§ **REQUEST**: For the entries below, print exactly the lines between the line holding "тюменская налоговая" and the line holding "уютно. Гостеприимный персонал.", inclusive, and nothing else.

§ **AVAILABLE DATA**:
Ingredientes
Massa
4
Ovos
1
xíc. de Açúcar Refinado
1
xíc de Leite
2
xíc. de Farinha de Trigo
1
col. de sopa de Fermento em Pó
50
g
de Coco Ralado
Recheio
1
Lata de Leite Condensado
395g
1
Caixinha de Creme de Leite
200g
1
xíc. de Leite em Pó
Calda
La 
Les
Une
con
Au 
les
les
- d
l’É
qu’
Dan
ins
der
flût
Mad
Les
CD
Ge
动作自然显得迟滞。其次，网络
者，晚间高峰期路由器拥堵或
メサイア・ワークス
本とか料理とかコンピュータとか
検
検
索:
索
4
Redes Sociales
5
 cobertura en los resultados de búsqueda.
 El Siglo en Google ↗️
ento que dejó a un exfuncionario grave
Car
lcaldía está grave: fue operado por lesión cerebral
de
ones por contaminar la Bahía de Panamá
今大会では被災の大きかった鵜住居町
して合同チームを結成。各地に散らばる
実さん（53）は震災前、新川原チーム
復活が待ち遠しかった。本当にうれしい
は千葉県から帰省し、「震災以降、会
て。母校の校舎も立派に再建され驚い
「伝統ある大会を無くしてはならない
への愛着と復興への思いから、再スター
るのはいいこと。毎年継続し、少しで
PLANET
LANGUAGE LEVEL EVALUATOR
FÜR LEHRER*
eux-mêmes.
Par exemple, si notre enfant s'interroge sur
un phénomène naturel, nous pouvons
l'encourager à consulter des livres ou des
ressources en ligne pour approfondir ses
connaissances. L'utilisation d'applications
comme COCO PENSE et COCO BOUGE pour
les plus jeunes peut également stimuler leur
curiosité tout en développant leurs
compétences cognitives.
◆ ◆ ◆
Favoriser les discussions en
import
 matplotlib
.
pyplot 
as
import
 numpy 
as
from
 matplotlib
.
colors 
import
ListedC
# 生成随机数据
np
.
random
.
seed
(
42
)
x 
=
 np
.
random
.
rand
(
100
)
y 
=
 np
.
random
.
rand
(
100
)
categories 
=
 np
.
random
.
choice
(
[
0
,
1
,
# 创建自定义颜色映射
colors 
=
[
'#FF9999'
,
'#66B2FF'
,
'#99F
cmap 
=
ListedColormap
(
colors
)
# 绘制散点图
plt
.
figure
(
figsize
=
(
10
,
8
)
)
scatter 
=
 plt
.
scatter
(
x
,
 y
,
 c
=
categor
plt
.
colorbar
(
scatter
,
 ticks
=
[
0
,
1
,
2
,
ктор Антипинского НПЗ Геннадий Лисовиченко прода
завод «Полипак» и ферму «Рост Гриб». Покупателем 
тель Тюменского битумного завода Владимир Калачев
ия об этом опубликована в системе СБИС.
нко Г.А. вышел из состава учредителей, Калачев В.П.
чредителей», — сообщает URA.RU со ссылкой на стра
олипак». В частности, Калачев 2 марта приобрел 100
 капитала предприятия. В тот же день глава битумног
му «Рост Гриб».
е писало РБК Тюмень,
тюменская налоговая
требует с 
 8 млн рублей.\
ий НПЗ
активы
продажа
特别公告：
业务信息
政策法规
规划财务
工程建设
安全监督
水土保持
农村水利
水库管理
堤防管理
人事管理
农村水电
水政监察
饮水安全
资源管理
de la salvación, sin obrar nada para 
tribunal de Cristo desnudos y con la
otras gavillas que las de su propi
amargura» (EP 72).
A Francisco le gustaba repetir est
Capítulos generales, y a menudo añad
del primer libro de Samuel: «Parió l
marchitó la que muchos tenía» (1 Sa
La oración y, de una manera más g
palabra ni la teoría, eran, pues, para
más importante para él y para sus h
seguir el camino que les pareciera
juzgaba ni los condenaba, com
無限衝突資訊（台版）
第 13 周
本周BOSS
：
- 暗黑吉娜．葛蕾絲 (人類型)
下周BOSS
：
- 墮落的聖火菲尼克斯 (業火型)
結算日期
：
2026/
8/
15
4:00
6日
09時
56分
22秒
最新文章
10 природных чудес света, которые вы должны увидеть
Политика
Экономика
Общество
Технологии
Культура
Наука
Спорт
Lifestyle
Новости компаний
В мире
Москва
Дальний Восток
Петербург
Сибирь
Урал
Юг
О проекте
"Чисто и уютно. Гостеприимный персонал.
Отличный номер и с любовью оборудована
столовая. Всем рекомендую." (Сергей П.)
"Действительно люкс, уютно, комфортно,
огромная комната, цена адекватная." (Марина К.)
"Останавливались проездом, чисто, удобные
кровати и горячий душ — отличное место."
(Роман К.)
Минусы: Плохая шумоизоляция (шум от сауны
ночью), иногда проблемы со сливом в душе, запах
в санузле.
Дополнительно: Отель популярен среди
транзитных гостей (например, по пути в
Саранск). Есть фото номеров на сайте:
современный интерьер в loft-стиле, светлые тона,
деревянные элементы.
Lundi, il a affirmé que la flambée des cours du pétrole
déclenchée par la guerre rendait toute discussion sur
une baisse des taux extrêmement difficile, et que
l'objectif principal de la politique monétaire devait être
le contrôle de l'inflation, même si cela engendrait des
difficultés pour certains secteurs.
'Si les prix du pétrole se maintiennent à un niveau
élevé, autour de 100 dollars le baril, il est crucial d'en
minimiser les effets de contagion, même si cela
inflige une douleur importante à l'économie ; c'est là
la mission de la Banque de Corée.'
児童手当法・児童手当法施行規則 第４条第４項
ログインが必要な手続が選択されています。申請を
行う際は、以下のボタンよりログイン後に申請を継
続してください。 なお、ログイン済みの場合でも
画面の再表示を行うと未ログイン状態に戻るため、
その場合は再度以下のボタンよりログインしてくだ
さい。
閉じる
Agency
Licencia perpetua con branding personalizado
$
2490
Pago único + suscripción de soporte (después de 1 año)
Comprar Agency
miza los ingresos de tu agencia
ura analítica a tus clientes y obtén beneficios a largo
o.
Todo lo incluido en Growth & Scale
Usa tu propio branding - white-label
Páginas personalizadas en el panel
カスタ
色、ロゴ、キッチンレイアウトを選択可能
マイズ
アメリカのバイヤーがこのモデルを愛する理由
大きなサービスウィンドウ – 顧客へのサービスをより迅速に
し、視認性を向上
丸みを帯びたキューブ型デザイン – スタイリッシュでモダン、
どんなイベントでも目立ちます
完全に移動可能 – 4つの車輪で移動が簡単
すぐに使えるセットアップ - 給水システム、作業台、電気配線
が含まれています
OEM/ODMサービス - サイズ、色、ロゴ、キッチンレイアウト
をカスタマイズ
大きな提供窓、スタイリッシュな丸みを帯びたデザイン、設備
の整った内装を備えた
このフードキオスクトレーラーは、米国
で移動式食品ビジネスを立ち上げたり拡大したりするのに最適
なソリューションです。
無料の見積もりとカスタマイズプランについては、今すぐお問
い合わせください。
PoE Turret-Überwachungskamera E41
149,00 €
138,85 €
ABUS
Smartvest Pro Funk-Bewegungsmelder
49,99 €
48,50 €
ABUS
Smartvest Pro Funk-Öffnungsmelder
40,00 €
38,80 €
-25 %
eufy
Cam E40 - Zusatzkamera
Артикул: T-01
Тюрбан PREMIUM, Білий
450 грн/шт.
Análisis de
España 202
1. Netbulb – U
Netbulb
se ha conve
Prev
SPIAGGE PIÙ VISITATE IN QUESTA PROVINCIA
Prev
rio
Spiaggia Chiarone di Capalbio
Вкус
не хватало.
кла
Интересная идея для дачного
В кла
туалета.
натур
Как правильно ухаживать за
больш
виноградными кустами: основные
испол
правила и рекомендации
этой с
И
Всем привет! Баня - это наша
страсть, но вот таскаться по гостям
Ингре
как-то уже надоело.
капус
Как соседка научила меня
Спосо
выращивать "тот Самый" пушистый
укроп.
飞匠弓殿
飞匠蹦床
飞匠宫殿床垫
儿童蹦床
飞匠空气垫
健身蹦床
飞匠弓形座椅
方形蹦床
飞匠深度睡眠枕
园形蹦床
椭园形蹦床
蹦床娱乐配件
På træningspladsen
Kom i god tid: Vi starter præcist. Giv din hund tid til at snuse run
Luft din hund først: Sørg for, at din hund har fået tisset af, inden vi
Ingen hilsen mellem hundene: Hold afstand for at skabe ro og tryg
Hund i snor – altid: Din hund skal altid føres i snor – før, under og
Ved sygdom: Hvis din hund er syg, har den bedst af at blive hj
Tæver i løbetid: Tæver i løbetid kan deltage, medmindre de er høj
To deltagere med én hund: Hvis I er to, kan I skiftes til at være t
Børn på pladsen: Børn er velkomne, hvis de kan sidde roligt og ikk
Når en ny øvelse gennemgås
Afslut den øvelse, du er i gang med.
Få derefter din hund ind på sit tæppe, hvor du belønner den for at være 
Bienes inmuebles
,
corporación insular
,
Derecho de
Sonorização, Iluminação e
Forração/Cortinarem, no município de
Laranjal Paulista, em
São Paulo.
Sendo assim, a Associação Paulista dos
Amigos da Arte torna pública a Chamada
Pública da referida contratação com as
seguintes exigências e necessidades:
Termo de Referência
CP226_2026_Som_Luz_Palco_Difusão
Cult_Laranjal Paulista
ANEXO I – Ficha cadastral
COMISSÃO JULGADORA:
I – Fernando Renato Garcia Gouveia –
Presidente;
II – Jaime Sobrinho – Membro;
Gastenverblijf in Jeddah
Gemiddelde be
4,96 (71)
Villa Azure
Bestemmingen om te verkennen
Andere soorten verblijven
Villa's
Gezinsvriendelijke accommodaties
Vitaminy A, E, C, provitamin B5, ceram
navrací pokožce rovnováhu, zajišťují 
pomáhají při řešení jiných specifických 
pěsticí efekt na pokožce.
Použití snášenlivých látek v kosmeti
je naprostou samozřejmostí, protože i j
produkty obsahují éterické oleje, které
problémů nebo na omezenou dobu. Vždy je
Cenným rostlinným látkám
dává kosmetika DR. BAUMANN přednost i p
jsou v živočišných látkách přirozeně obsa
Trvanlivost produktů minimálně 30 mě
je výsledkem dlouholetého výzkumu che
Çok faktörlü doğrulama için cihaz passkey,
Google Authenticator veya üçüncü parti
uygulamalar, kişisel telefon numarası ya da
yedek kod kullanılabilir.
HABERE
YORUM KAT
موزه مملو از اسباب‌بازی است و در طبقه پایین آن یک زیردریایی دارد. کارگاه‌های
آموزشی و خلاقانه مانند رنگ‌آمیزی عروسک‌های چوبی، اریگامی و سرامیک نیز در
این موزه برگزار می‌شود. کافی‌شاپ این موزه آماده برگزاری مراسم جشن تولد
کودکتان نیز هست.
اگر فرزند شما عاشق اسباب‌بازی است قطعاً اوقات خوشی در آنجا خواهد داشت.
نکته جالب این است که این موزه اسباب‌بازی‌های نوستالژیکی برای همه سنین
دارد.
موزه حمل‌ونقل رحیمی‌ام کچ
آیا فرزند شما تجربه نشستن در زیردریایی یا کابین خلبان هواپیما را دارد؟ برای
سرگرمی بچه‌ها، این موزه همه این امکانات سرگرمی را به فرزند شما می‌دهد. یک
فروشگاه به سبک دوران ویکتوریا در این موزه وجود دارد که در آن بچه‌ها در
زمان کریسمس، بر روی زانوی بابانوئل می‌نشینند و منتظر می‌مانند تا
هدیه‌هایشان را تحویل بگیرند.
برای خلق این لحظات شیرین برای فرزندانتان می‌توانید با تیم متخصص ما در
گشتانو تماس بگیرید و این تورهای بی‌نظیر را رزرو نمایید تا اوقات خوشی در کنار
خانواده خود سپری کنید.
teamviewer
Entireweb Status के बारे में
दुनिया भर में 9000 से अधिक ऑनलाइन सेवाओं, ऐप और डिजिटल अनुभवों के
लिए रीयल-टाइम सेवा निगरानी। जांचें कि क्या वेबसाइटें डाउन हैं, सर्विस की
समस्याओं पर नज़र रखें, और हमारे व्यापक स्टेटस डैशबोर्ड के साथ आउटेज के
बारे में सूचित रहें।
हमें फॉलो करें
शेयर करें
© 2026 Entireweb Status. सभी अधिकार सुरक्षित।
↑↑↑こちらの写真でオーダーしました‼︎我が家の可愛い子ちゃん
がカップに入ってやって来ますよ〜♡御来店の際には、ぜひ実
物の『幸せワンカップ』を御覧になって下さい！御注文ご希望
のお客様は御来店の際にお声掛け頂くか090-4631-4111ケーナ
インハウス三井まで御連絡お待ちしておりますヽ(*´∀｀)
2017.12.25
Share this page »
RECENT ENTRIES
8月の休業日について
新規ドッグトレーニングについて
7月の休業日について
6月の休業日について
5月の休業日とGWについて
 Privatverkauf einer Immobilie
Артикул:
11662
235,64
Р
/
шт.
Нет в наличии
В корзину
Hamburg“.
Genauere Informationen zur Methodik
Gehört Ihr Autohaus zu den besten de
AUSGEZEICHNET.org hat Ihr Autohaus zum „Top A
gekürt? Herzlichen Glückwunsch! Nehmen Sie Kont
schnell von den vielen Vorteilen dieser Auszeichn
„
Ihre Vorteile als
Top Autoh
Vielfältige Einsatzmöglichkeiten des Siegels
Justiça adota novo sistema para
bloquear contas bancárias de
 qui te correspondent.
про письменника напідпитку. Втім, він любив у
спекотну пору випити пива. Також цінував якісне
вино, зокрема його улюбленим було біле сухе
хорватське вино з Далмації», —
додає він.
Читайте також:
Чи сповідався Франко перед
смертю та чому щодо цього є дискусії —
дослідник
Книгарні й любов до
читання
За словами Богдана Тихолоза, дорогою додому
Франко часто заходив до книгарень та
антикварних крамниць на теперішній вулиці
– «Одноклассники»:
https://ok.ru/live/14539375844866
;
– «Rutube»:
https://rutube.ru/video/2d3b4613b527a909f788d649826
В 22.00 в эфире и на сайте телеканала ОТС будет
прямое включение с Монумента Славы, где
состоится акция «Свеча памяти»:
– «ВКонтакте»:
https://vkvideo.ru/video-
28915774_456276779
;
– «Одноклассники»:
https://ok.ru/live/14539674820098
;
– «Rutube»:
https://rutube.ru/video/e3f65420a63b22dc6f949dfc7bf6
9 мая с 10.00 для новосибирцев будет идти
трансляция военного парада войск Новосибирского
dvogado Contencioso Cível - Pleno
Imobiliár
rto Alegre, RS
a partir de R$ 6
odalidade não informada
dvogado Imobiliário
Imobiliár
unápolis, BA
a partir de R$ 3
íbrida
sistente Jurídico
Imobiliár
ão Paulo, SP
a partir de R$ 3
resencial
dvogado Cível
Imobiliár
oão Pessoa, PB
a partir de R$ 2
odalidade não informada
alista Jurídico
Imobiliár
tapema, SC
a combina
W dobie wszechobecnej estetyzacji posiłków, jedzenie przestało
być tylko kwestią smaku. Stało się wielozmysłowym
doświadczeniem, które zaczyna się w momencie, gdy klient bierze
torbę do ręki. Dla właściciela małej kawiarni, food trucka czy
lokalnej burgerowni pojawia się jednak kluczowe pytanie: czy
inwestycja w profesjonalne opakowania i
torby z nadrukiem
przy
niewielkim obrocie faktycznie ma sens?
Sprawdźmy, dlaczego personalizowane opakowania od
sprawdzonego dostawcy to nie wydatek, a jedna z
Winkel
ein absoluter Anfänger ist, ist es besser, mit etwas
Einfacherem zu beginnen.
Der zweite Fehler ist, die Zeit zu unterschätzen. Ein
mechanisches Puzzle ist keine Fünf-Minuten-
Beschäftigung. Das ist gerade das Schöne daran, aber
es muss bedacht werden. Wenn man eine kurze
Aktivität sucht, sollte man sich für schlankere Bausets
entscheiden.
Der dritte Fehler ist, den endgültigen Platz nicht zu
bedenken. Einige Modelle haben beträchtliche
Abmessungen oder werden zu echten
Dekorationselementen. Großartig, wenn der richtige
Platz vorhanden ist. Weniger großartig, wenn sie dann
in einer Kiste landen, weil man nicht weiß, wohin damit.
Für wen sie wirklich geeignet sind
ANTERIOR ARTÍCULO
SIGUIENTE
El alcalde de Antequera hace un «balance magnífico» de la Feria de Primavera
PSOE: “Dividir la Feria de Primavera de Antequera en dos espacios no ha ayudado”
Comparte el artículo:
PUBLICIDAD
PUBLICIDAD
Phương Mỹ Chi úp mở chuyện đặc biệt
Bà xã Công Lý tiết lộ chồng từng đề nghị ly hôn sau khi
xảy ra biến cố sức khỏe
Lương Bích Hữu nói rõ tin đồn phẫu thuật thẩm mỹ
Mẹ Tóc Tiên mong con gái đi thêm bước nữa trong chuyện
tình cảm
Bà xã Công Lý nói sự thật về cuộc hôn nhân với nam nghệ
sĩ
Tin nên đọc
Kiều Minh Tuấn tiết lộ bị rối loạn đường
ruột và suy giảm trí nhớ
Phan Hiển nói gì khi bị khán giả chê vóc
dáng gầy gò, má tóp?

§ **SOLVED PROBLEM**:
тюменская налоговая
требует с 
 8 млн рублей.\
ий НПЗ
активы
продажа
特别公告：
业务信息
政策法规
规划财务
工程建设
安全监督
水土保持
农村水利
水库管理
堤防管理
人事管理
农村水电
水政监察
饮水安全
资源管理
de la salvación, sin obrar nada para 
tribunal de Cristo desnudos y con la
otras gavillas que las de su propi
amargura» (EP 72).
A Francisco le gustaba repetir est
Capítulos generales, y a menudo añad
del primer libro de Samuel: «Parió l
marchitó la que muchos tenía» (1 Sa
La oración y, de una manera más g
palabra ni la teoría, eran, pues, para
más importante para él y para sus h
seguir el camino que les pareciera
juzgaba ni los condenaba, com
無限衝突資訊（台版）
第 13 周
本周BOSS
：
- 暗黑吉娜．葛蕾絲 (人類型)
下周BOSS
：
- 墮落的聖火菲尼克斯 (業火型)
結算日期
：
2026/
8/
15
4:00
6日
09時
56分
22秒
最新文章
10 природных чудес света, которые вы должны увидеть
Политика
Экономика
Общество
Технологии
Культура
Наука
Спорт
Lifestyle
Новости компаний
В мире
Москва
Дальний Восток
Петербург
Сибирь
Урал
Юг
О проекте
"Чисто и уютно. Гостеприимный персонал.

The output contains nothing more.